-------- PAGE EXCERPT

After a bit of research I discovered that the virtual tour software included the tools necessary to do this. With url path references like %VIEWER% and %FIRSTXML% we can reference files from the root of the project, and the root of the individual tour. From the root of the project, all tours can have access to some public or global folder. This can include shared files like UI images, plugin code, and display layouts. Within this project is a tours folder, where specific tours are saved and within them the tour specific files like the panoramas, the scenes, and settings.
With minor challenges I was able to implement this architecture in a way that allows all tours to be updated simultaneously with 1 file change. This will greatly improve efficiency, consistency, and my ability to respond.
Bonus: Infospot Annotations
Last week I discovered a tool to assist with generating and displaying annotation hotspots in 3D scenes; however, there were some features I required which I could not confirm the availability of. This week I challenged myself to look at the problem a different way. Perhaps the tool alone isn’t the solution, but only part of it. This opened my eyes to a fruitful new opportunity.

----------------
-------- SUPPLIED RECORDS

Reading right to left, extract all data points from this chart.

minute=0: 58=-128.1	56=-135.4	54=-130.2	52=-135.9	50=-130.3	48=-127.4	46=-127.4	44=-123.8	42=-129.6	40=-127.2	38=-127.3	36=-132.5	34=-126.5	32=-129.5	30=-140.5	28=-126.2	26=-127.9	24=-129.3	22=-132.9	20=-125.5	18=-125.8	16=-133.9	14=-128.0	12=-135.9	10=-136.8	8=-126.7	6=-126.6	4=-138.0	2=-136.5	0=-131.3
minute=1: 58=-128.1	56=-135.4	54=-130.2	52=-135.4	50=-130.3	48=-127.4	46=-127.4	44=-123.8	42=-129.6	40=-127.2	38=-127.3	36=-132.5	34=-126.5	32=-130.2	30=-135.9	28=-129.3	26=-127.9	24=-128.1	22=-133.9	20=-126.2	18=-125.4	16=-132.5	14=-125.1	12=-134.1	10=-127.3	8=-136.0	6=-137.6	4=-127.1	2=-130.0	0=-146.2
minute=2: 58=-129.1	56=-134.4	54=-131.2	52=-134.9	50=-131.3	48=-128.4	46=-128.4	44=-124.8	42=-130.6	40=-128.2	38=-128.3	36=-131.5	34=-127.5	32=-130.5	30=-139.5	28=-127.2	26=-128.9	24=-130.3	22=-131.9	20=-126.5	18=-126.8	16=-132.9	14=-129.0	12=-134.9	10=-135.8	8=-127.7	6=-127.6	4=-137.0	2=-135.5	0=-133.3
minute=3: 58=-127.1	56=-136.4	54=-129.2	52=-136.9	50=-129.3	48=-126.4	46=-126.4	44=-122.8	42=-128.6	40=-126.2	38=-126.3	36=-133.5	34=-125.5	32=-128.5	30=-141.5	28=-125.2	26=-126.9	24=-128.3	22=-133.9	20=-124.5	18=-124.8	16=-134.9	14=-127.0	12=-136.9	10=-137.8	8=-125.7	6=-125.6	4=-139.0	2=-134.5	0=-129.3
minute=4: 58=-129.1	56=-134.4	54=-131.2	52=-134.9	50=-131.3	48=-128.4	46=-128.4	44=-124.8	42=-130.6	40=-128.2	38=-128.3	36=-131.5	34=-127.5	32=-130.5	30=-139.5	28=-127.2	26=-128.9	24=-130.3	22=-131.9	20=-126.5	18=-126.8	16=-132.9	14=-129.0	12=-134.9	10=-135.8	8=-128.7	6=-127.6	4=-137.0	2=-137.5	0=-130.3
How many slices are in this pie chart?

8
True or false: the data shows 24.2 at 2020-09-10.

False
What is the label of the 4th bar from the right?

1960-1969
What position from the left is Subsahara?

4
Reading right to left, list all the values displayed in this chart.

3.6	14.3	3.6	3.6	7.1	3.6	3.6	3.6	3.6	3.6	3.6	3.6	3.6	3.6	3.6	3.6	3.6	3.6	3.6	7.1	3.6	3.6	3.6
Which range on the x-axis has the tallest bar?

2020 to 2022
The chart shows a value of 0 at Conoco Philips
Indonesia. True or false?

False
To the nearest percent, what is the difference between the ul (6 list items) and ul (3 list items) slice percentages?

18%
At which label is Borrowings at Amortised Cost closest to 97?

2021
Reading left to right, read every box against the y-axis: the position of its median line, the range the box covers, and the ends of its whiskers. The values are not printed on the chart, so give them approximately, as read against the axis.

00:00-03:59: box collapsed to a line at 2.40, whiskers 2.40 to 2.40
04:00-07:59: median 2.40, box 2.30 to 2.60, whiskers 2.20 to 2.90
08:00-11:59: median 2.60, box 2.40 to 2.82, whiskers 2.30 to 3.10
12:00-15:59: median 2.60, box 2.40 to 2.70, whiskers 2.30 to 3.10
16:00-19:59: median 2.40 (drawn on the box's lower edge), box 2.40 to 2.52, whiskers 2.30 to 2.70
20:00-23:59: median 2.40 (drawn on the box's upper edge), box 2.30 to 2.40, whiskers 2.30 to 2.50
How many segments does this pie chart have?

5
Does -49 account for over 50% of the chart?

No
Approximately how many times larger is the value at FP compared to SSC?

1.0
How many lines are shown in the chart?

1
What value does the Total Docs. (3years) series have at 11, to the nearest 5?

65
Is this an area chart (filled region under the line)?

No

----------------

# PROMPT
Copy word for word the part of the virtual tour write-up that begins at "With minor challenges" and stops after "fruitful new opportunity.".

# RESPONSE AREA
With minor challenges I was able to implement this architecture in a way that allows all tours to be updated simultaneously with 1 file change. This will greatly improve efficiency, consistency, and my ability to respond.
Bonus: Infospot Annotations
Last week I discovered a tool to assist with generating and displaying annotation hotspots in 3D scenes; however, there were some features I required which I could not confirm the availability of. This week I challenged myself to look at the problem a different way. Perhaps the tool alone isn’t the solution, but only part of it. This opened my eyes to a fruitful new opportunity.